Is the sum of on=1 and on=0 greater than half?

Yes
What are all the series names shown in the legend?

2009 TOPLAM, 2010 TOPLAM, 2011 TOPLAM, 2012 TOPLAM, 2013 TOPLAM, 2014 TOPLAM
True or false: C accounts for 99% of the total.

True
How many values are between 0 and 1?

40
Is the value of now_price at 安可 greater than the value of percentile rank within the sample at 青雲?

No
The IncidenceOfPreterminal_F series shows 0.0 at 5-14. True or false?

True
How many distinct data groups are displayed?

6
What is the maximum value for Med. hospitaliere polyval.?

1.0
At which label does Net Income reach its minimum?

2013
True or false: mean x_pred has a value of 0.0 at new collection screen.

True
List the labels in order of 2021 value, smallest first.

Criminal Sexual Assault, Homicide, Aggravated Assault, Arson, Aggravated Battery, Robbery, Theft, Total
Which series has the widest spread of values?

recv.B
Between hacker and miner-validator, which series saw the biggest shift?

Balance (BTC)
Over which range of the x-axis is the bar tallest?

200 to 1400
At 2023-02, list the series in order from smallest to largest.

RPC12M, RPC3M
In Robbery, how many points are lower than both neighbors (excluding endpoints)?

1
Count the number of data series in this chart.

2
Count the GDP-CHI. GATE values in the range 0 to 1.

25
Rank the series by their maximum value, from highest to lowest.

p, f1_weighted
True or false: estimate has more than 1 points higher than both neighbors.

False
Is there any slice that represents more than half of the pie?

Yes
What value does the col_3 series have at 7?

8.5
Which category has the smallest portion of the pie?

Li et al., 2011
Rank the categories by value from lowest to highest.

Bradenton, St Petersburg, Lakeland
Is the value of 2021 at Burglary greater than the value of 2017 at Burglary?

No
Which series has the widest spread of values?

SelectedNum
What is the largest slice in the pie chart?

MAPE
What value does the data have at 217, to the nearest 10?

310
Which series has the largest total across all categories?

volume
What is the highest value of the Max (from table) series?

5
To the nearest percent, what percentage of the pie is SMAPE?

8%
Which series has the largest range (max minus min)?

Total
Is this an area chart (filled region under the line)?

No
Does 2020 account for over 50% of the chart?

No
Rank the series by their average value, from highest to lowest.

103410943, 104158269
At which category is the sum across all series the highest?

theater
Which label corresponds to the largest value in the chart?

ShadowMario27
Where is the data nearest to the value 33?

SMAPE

________________________

— Your goal —
Repeat the lines verbatim, beginning with the line containing "Balance (BTC)" and continuing through the line containing "Which category has".

— Your solution —
Balance (BTC)
Over which range of the x-axis is the bar tallest?

200 to 1400
At 2023-02, list the series in order from smallest to largest.

RPC12M, RPC3M
In Robbery, how many points are lower than both neighbors (excluding endpoints)?

1
Count the number of data series in this chart.

2
Count the GDP-CHI. GATE values in the range 0 to 1.

25
Rank the series by their maximum value, from highest to lowest.

p, f1_weighted
True or false: estimate has more than 1 points higher than both neighbors.

False
Is there any slice that represents more than half of the pie?

Yes
What value does the col_3 series have at 7?

8.5
Which category has the smallest portion of the pie?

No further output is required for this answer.